Since the passage in 1974 and implementation of the Safe Drinking Water Act after about 1978, however, new EPA regulations were implemented. Public water systems have undertaken major improvements in installations and operations of treatment technologies and water quality monitoring, and the traditional waterborne diseases have been reduced significantly. However, the types of illnesses have changed to water distribution-related causes that can’t be entirely eliminated at the central municipal water treatment plant. This calls for a radically different approach to protect public health by regulators and the public.

Legionellosis has been a reportable disease only since 2001. The disease is not caused by ingestion of the water, but rather by inhalation of aerosols such as during showering or from inhaling blow down from cooling system heat exchangers, or probably even humidifiers. Those at particular risk are the elderly and especially people with impaired immune systems such as those who are hospitalized and in extended care facilities, but they are everywhere in the community. It is well known that legionella are detectable in a high percentage of plumbing systems, including in homes, hotels and other buildings, and a substantial number of people in the general population are susceptible because of their ages or health or immune status. Several hospital-related outbreaks of legionella related diseases are reported annually around the world, but undoubtedly most are not identified or attributed to the water system. CDC has estimated that between 8,000 and 18,000 people are hospitalized with Legionnaires’-related disease each year in the U.S. It is not known how many of those are attributable to exposure from the plumbing or cooling systems.
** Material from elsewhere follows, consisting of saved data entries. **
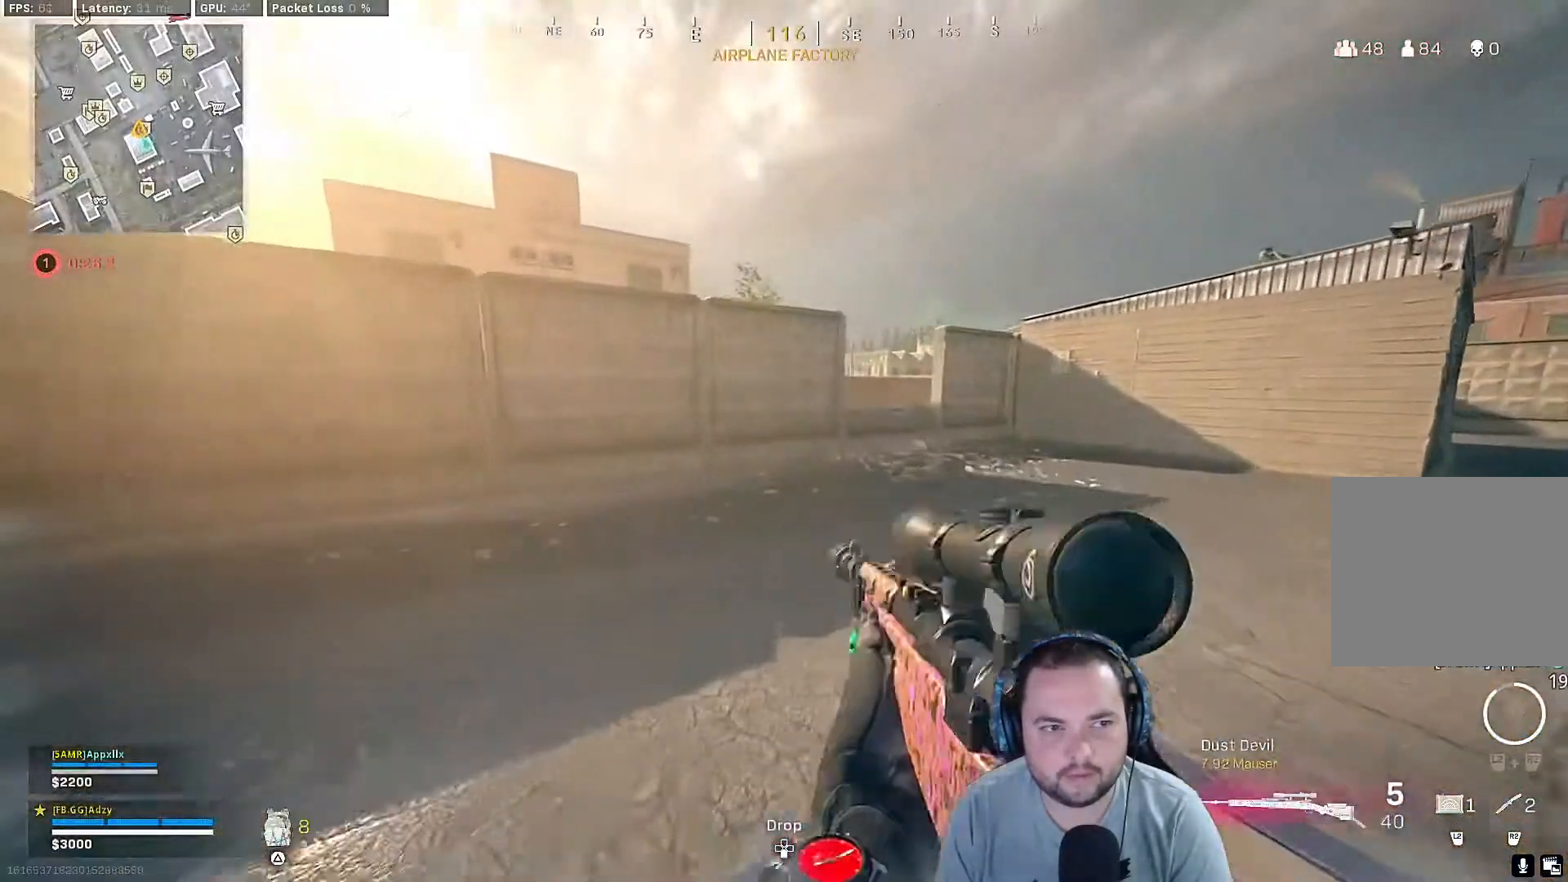
{"buttons": [], "left_stick": "center", "right_stick": "center", "events": [[67, "DPAD_RIGHT", "up"]]}
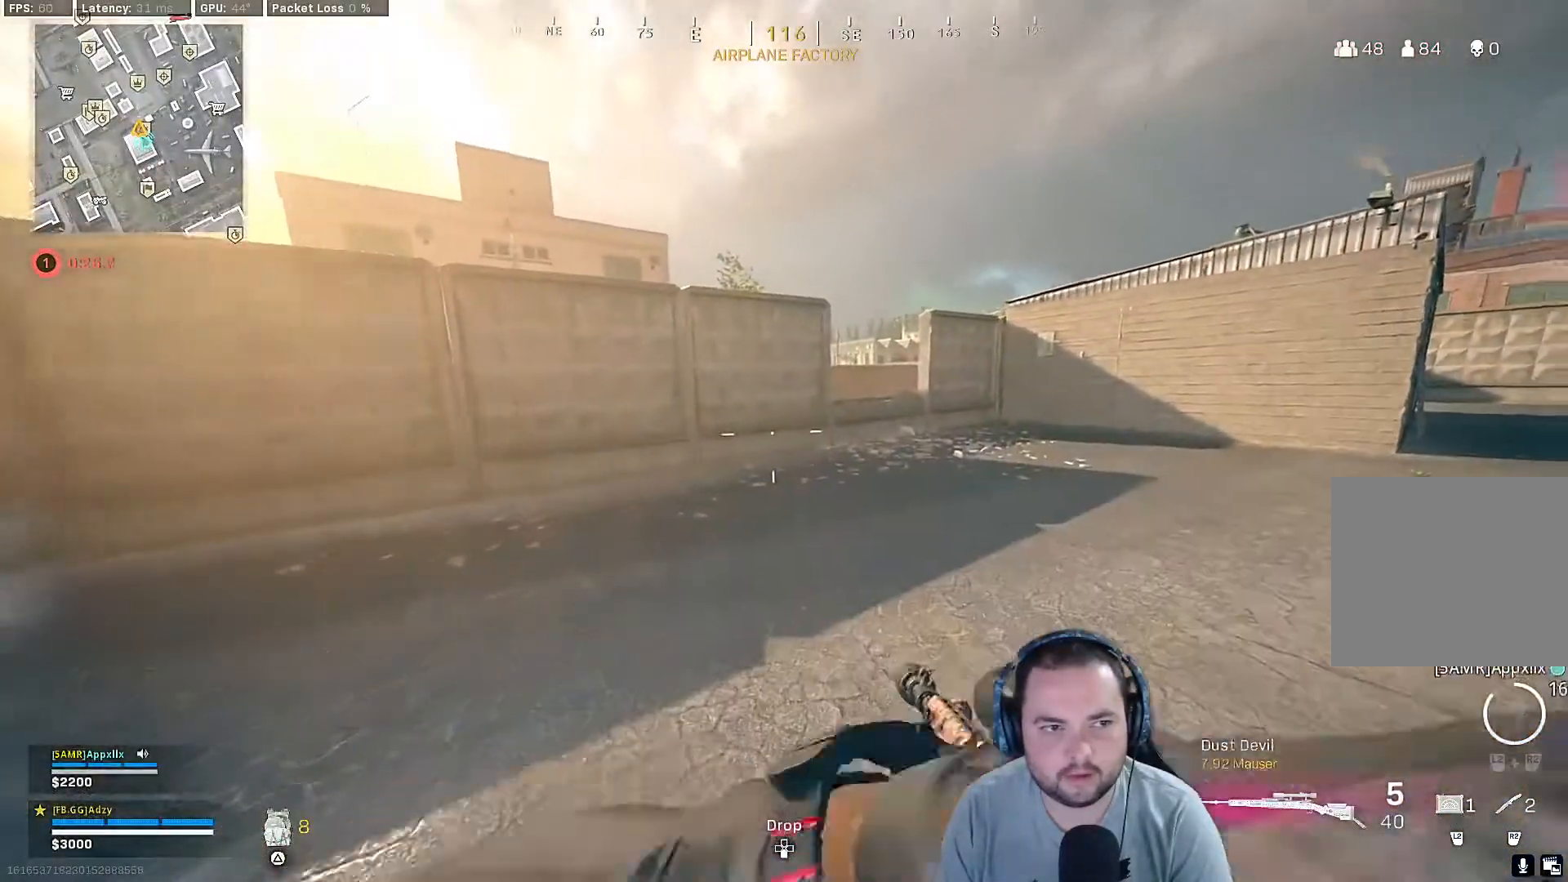
{"buttons": [], "left_stick": "up", "right_stick": "center", "events": [[167, "left_stick", "up"]]}
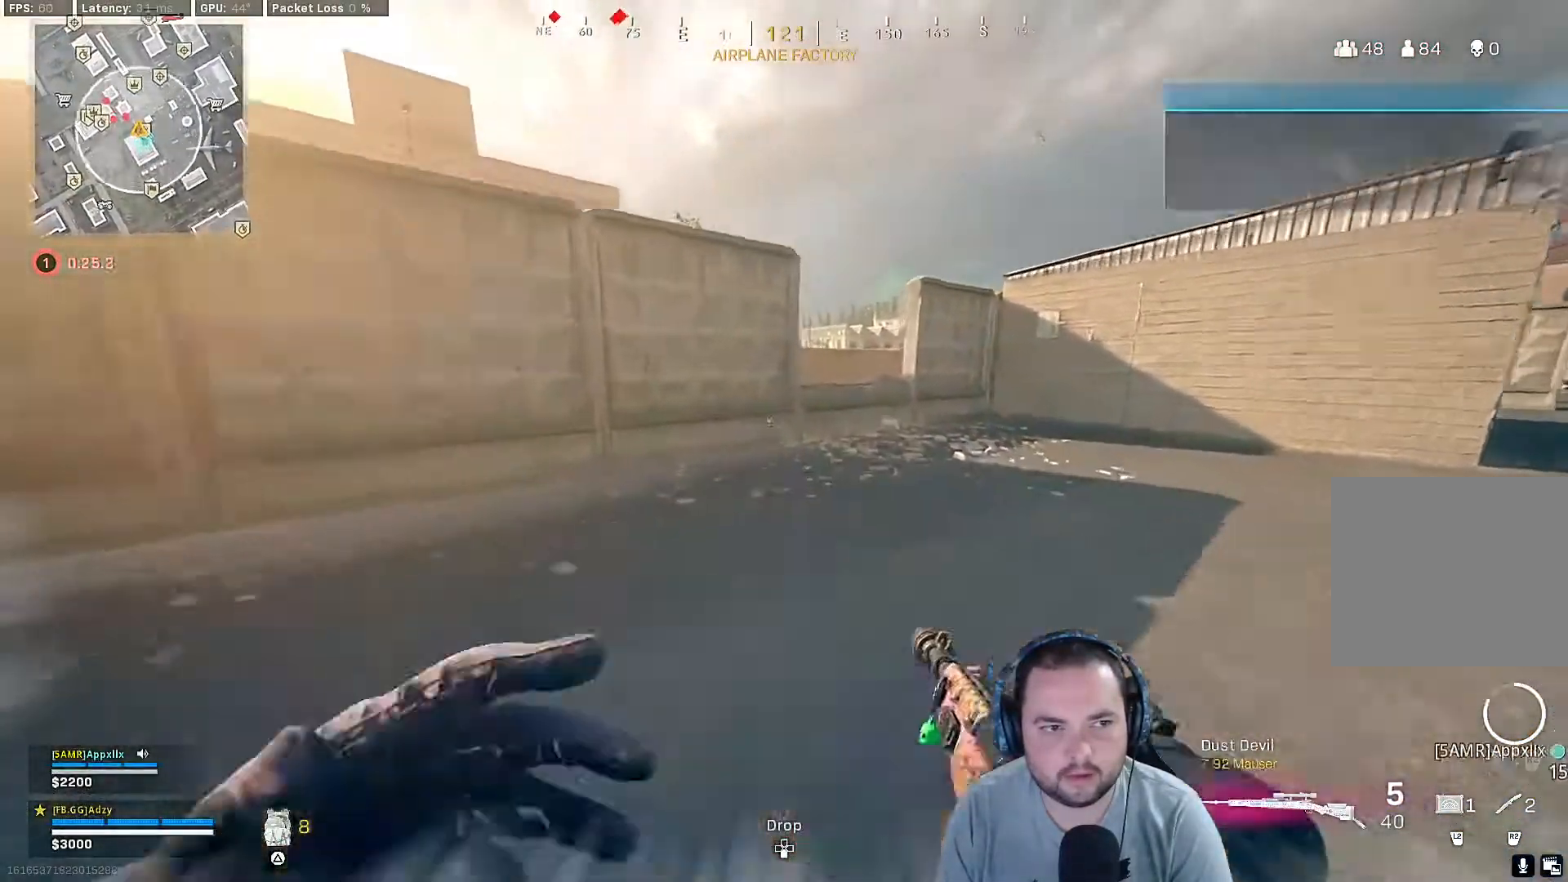
{"buttons": [], "left_stick": "up-right", "right_stick": "center", "events": [[100, "TRIANGLE", "down"], [233, "TRIANGLE", "up"], [300, "left_stick", "up-right"]]}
Treatment technologies for managing Legionella and other regrowth microorganisms

Treatment is a real challenge and a cookie cutter approach is not likely to be widely successful. The problem of controlling microorganisms colonizing plumbing and distribution systems is not trivial because many of them are associated with biofilms or protozoa such as amoebas. Thus, even though they may be susceptible to disinfection in suspension, the disinfectants may not have ready access to them in biofilms so that they can be killed. Disinfectants that have been employed have had limited success. They include chlorine, chloramine, chlorine dioxide, ozone, UV light, copper/silver ionization and shock thermal and steam treatments. Each of them has its benefits and weaknesses, and often a combination of treatments must be applied on a regular basis supported by monitoring to indicate the conditions of the system and the time to re-treat. Chlorine is a powerful disinfectant, but even when applied in a temporary hyperchlorination mode (e.g., 50 ppm for several hours) total eradication may not be achieved. Chloramines, which are far less potent than free chlorine, have demonstrated considerable success in reducing legionella counts in some water plumbing systems. This could be due to the lower chemical reactivity of chloramine and greater hydrophobicity that allows greater penetration into biofilms. Chlorine dioxide is a potent disinfectant that also has had mixed success. On-site generation and survival of a residual in far plumbing reaches and in hot water systems can be a problem. Ozone and UV might have some efficacy in recirculating systems, but they will be primarily effective against organisms in the water column. Copper/silver in combination and individually have shown successes when they are properly managed and maintained. Shock thermal treatment for several hours at temperatures above 70oC have shown temporary success, but a complete strategy would require a combination of initial biofilm cleanout with a disinfectant system that will retard regeneration of the biofilm.

The concept of final barrier protection has value in situations where sufficient risk exists. For example, instant hot water delivery systems leave a smaller volume of water to stagnate and provide a growth environment. Temperature control valves at faucets and showerheads allow maintaining hot water lines at temperatures above the ~55oC upper legionella growth temperature, and then blending with cold water at the point-of-use to prevent scalding risk.